Dataset entries:
○ ○ ○

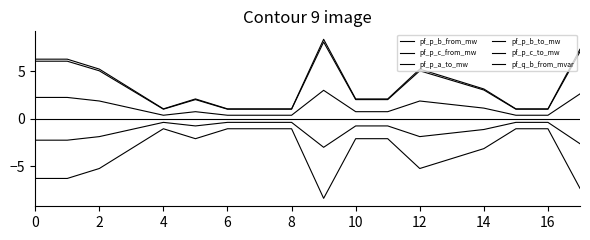

What is the average value of the pf_q_b_from_mvar series?

3.3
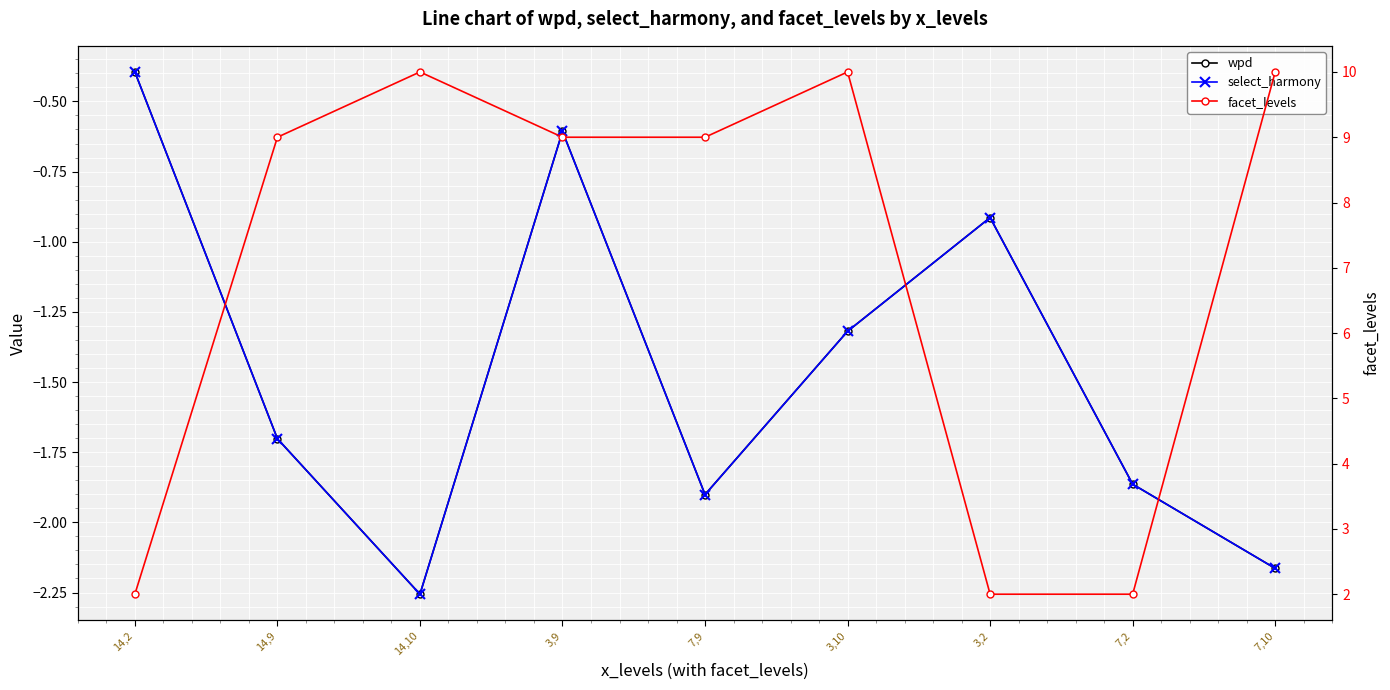

At how many categories does at least one series exceed 7?

6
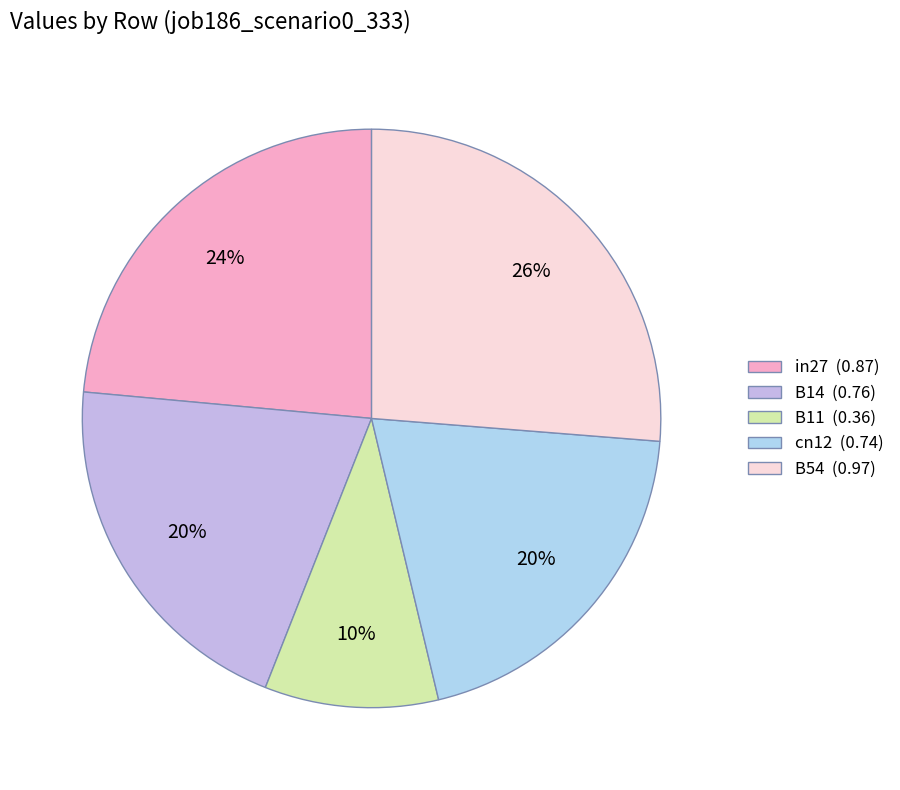

Which category has the biggest portion of the pie?

B54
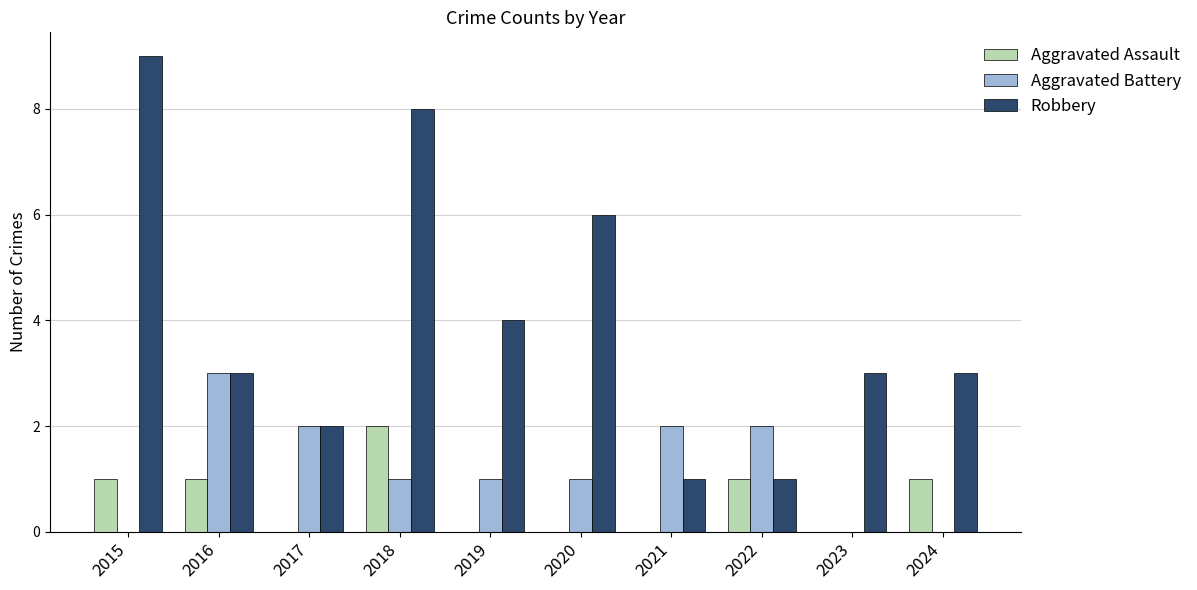

The Robbery series shows 1 at 2022. True or false?

True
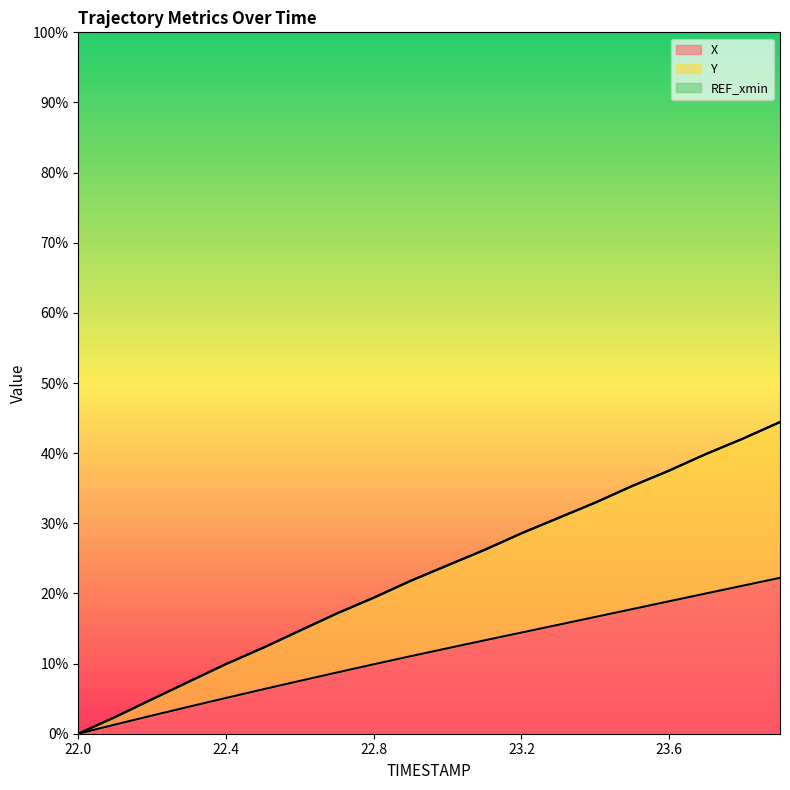

What is the difference between the highest and lowest values at 23.1?

12.9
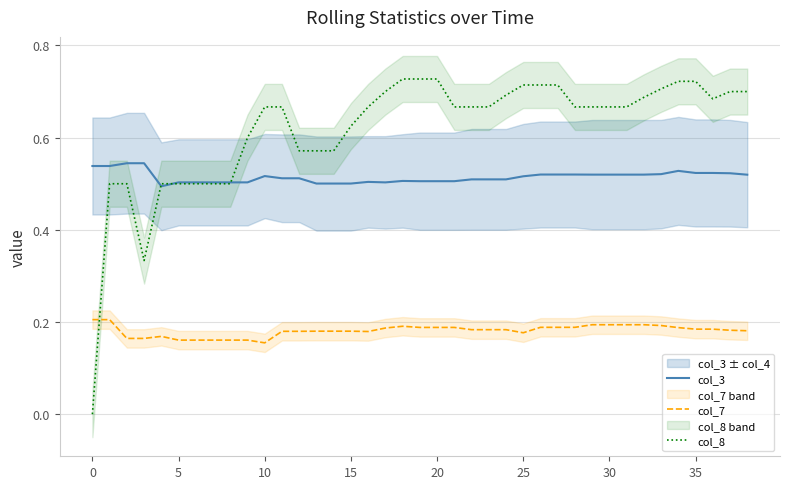

What is the sum of all col_3 values?

20.1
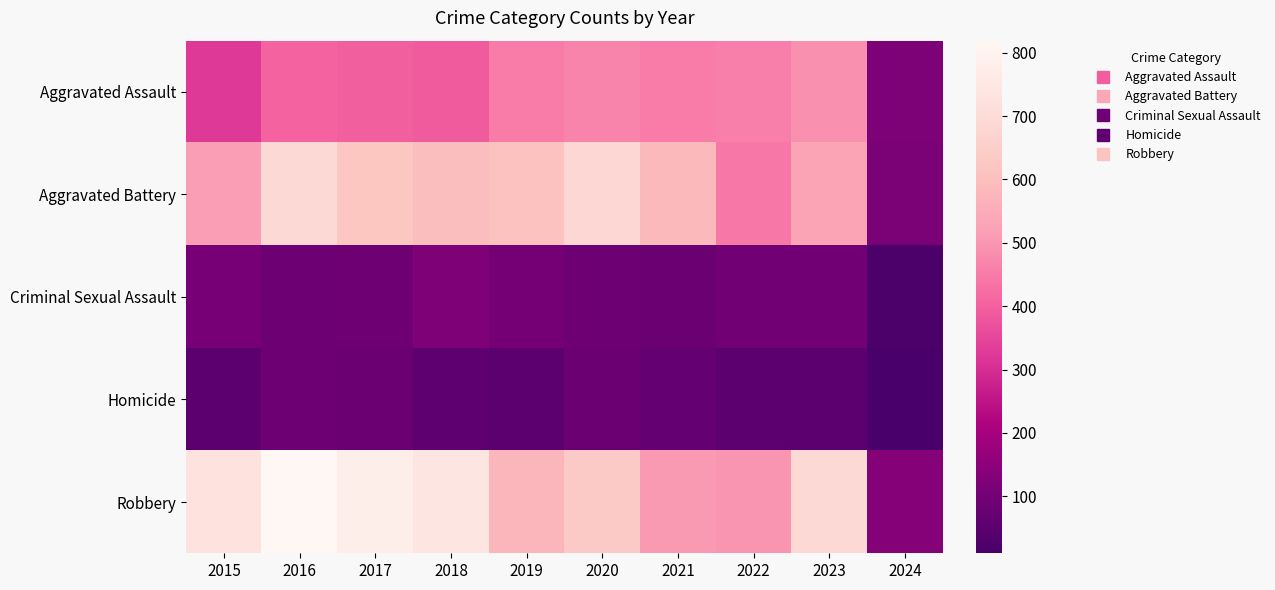

Which series has the largest total across all categories?

Robbery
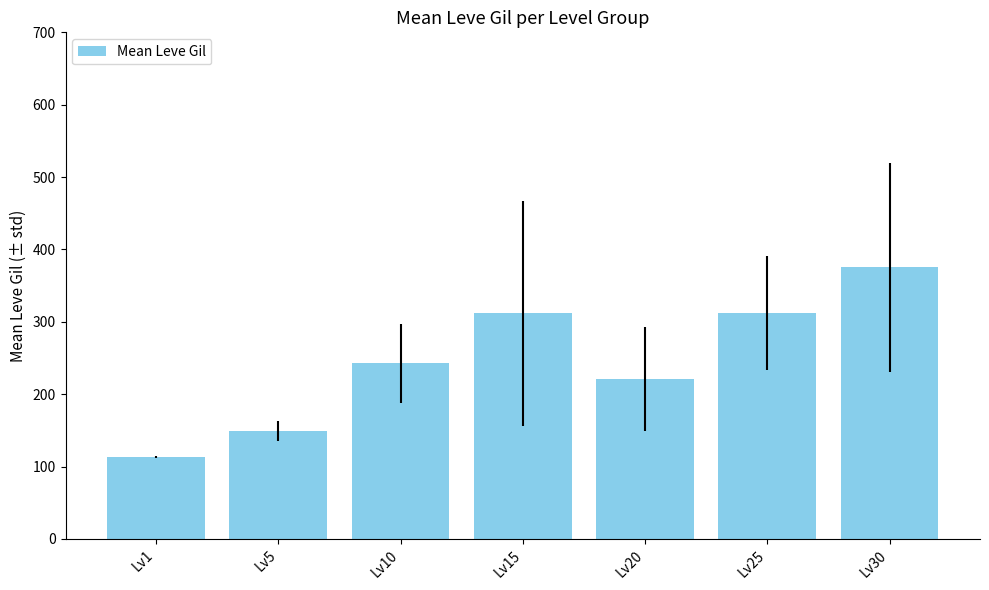

The chart shows a value of 113.0 at Lv1. True or false?

True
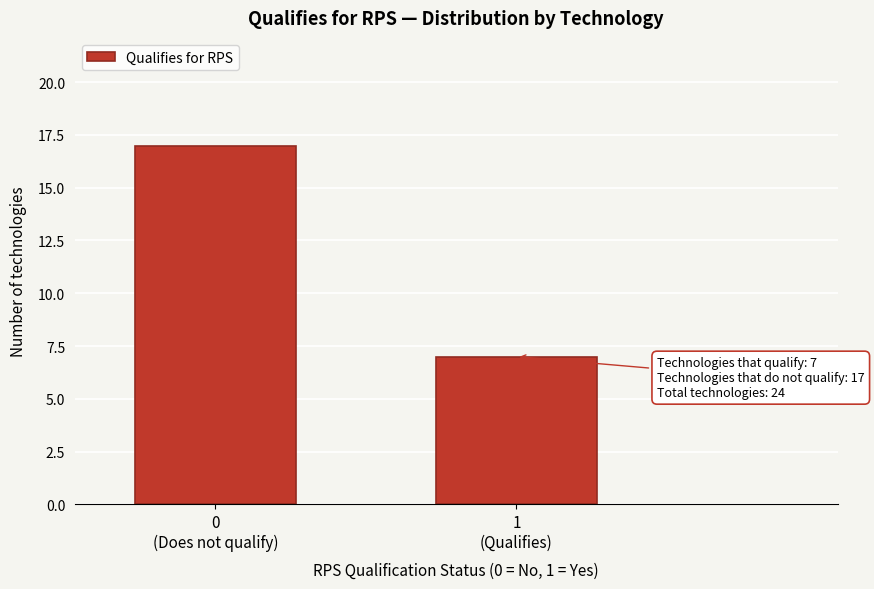

Reading left to right, list all the values displayed in this chart.

17	7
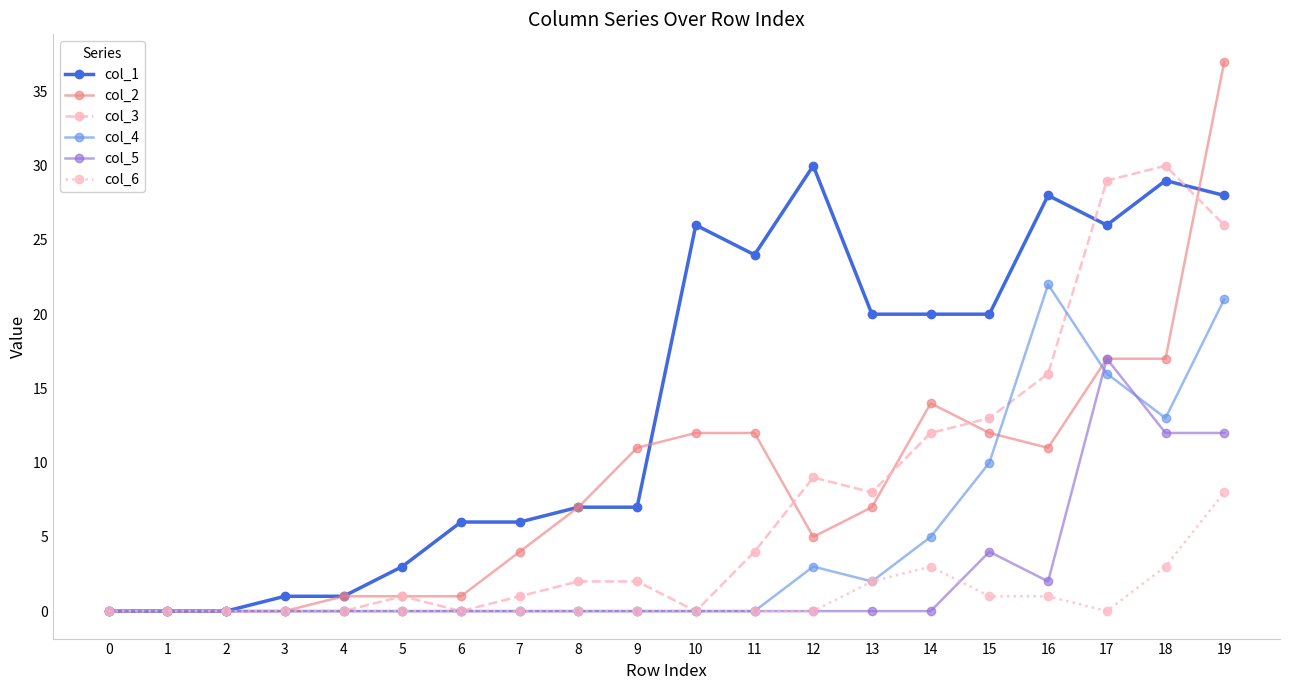

Count the number of categories in the chart.

20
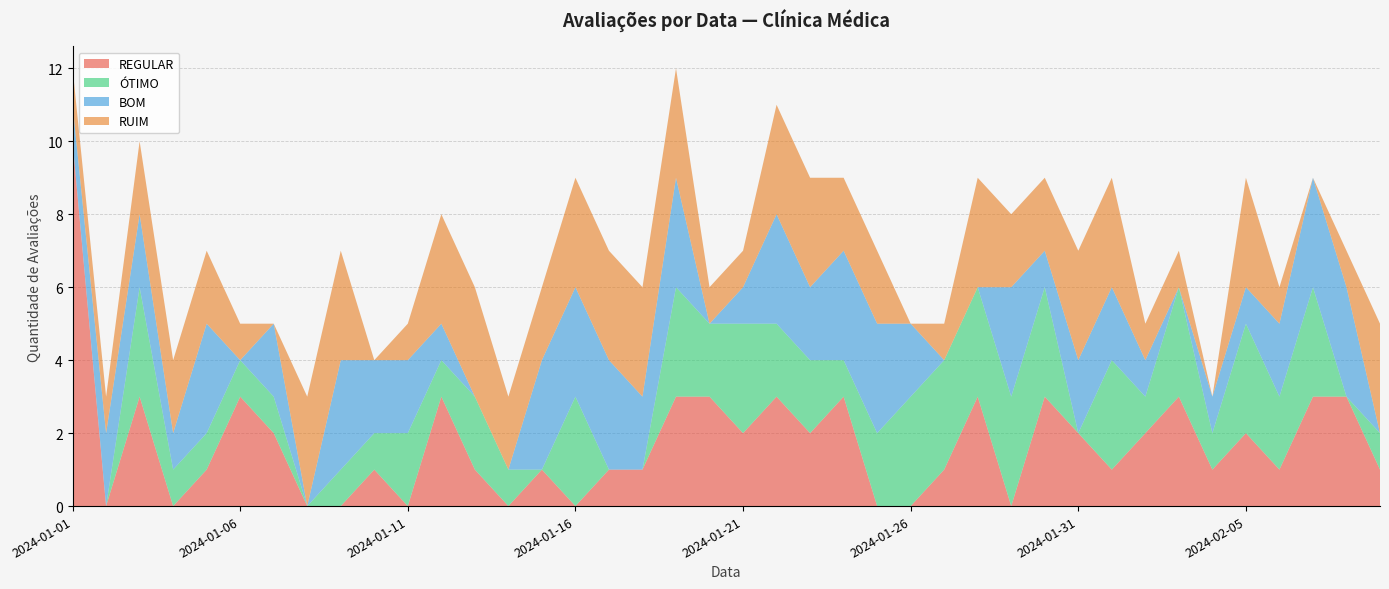

Reading left to right, extract all data points from this chart.

ÓTIMO: 2024-01-01=0	2024-01-02=0	2024-01-03=3	2024-01-04=1	2024-01-05=1	2024-01-06=1	2024-01-07=1	2024-01-08=0	2024-01-09=1	2024-01-10=1	2024-01-11=2	2024-01-12=1	2024-01-13=2	2024-01-14=1	2024-01-15=0	2024-01-16=3	2024-01-17=0	2024-01-18=0	2024-01-19=3	2024-01-20=2	2024-01-21=3	2024-01-22=2	2024-01-23=2	2024-01-24=1	2024-01-25=2	2024-01-26=3	2024-01-27=3	2024-01-28=3	2024-01-29=3	2024-01-30=3	2024-01-31=0	2024-02-01=3	2024-02-02=1	2024-02-03=3	2024-02-04=1	2024-02-05=3	2024-02-06=2	2024-02-07=3	2024-02-08=0	2024-02-09=1
BOM: 2024-01-01=1	2024-01-02=2	2024-01-03=2	2024-01-04=1	2024-01-05=3	2024-01-06=0	2024-01-07=2	2024-01-08=0	2024-01-09=3	2024-01-10=2	2024-01-11=2	2024-01-12=1	2024-01-13=0	2024-01-14=0	2024-01-15=3	2024-01-16=3	2024-01-17=3	2024-01-18=2	2024-01-19=3	2024-01-20=0	2024-01-21=1	2024-01-22=3	2024-01-23=2	2024-01-24=3	2024-01-25=3	2024-01-26=2	2024-01-27=0	2024-01-28=0	2024-01-29=3	2024-01-30=1	2024-01-31=2	2024-02-01=2	2024-02-02=1	2024-02-03=0	2024-02-04=1	2024-02-05=1	2024-02-06=2	2024-02-07=3	2024-02-08=3	2024-02-09=0
REGULAR: 2024-01-01=10	2024-01-02=0	2024-01-03=3	2024-01-04=0	2024-01-05=1	2024-01-06=3	2024-01-07=2	2024-01-08=0	2024-01-09=0	2024-01-10=1	2024-01-11=0	2024-01-12=3	2024-01-13=1	2024-01-14=0	2024-01-15=1	2024-01-16=0	2024-01-17=1	2024-01-18=1	2024-01-19=3	2024-01-20=3	2024-01-21=2	2024-01-22=3	2024-01-23=2	2024-01-24=3	2024-01-25=0	2024-01-26=0	2024-01-27=1	2024-01-28=3	2024-01-29=0	2024-01-30=3	2024-01-31=2	2024-02-01=1	2024-02-02=2	2024-02-03=3	2024-02-04=1	2024-02-05=2	2024-02-06=1	2024-02-07=3	2024-02-08=3	2024-02-09=1
RUIM: 2024-01-01=1	2024-01-02=1	2024-01-03=2	2024-01-04=2	2024-01-05=2	2024-01-06=1	2024-01-07=0	2024-01-08=3	2024-01-09=3	2024-01-10=0	2024-01-11=1	2024-01-12=3	2024-01-13=3	2024-01-14=2	2024-01-15=2	2024-01-16=3	2024-01-17=3	2024-01-18=3	2024-01-19=3	2024-01-20=1	2024-01-21=1	2024-01-22=3	2024-01-23=3	2024-01-24=2	2024-01-25=2	2024-01-26=0	2024-01-27=1	2024-01-28=3	2024-01-29=2	2024-01-30=2	2024-01-31=3	2024-02-01=3	2024-02-02=1	2024-02-03=1	2024-02-04=0	2024-02-05=3	2024-02-06=1	2024-02-07=0	2024-02-08=1	2024-02-09=3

○ ○ ○

Instructions for the task: Please repeat all the records above word for word, leaving out the pictures.

Reply to the exercise:
What is the average value of the pf_q_b_from_mvar series?

3.3

At how many categories does at least one series exceed 7?

6

Which category has the biggest portion of the pie?

B54

The Robbery series shows 1 at 2022. True or false?

True

What is the difference between the highest and lowest values at 23.1?

12.9

What is the sum of all col_3 values?

20.1

Which series has the largest total across all categories?

Robbery

The chart shows a value of 113.0 at Lv1. True or false?

True

Reading left to right, list all the values displayed in this chart.

17	7

Count the number of categories in the chart.

20

Reading left to right, extract all data points from this chart.

ÓTIMO: 2024-01-01=0	2024-01-02=0	2024-01-03=3	2024-01-04=1	2024-01-05=1	2024-01-06=1	2024-01-07=1	2024-01-08=0	2024-01-09=1	2024-01-10=1	2024-01-11=2	2024-01-12=1	2024-01-13=2	2024-01-14=1	2024-01-15=0	2024-01-16=3	2024-01-17=0	2024-01-18=0	2024-01-19=3	2024-01-20=2	2024-01-21=3	2024-01-22=2	2024-01-23=2	2024-01-24=1	2024-01-25=2	2024-01-26=3	2024-01-27=3	2024-01-28=3	2024-01-29=3	2024-01-30=3	2024-01-31=0	2024-02-01=3	2024-02-02=1	2024-02-03=3	2024-02-04=1	2024-02-05=3	2024-02-06=2	2024-02-07=3	2024-02-08=0	2024-02-09=1
BOM: 2024-01-01=1	2024-01-02=2	2024-01-03=2	2024-01-04=1	2024-01-05=3	2024-01-06=0	2024-01-07=2	2024-01-08=0	2024-01-09=3	2024-01-10=2	2024-01-11=2	2024-01-12=1	2024-01-13=0	2024-01-14=0	2024-01-15=3	2024-01-16=3	2024-01-17=3	2024-01-18=2	2024-01-19=3	2024-01-20=0	2024-01-21=1	2024-01-22=3	2024-01-23=2	2024-01-24=3	2024-01-25=3	2024-01-26=2	2024-01-27=0	2024-01-28=0	2024-01-29=3	2024-01-30=1	2024-01-31=2	2024-02-01=2	2024-02-02=1	2024-02-03=0	2024-02-04=1	2024-02-05=1	2024-02-06=2	2024-02-07=3	2024-02-08=3	2024-02-09=0
REGULAR: 2024-01-01=10	2024-01-02=0	2024-01-03=3	2024-01-04=0	2024-01-05=1	2024-01-06=3	2024-01-07=2	2024-01-08=0	2024-01-09=0	2024-01-10=1	2024-01-11=0	2024-01-12=3	2024-01-13=1	2024-01-14=0	2024-01-15=1	2024-01-16=0	2024-01-17=1	2024-01-18=1	2024-01-19=3	2024-01-20=3	2024-01-21=2	2024-01-22=3	2024-01-23=2	2024-01-24=3	2024-01-25=0	2024-01-26=0	2024-01-27=1	2024-01-28=3	2024-01-29=0	2024-01-30=3	2024-01-31=2	2024-02-01=1	2024-02-02=2	2024-02-03=3	2024-02-04=1	2024-02-05=2	2024-02-06=1	2024-02-07=3	2024-02-08=3	2024-02-09=1
RUIM: 2024-01-01=1	2024-01-02=1	2024-01-03=2	2024-01-04=2	2024-01-05=2	2024-01-06=1	2024-01-07=0	2024-01-08=3	2024-01-09=3	2024-01-10=0	2024-01-11=1	2024-01-12=3	2024-01-13=3	2024-01-14=2	2024-01-15=2	2024-01-16=3	2024-01-17=3	2024-01-18=3	2024-01-19=3	2024-01-20=1	2024-01-21=1	2024-01-22=3	2024-01-23=3	2024-01-24=2	2024-01-25=2	2024-01-26=0	2024-01-27=1	2024-01-28=3	2024-01-29=2	2024-01-30=2	2024-01-31=3	2024-02-01=3	2024-02-02=1	2024-02-03=1	2024-02-04=0	2024-02-05=3	2024-02-06=1	2024-02-07=0	2024-02-08=1	2024-02-09=3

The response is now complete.